| What to work on |
From the data below, return each line in which the string "left" is found.

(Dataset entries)

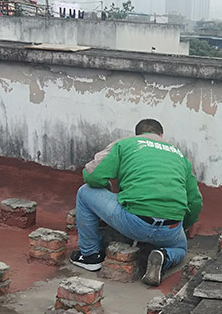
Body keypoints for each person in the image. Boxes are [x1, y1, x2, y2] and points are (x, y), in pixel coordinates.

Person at [70, 118, 203, 286]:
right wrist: (181, 227)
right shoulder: (179, 154)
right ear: (161, 135)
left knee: (85, 192)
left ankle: (89, 256)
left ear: (138, 134)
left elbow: (93, 176)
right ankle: (164, 256)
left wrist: (106, 188)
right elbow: (195, 201)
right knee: (181, 249)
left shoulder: (126, 144)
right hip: (170, 228)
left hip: (134, 222)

| Response to the exercise |
left knee: (85, 192)
left ankle: (89, 256)
left ear: (138, 134)
left elbow: (93, 176)
left wrist: (106, 188)
left shoulder: (126, 144)
left hip: (134, 222)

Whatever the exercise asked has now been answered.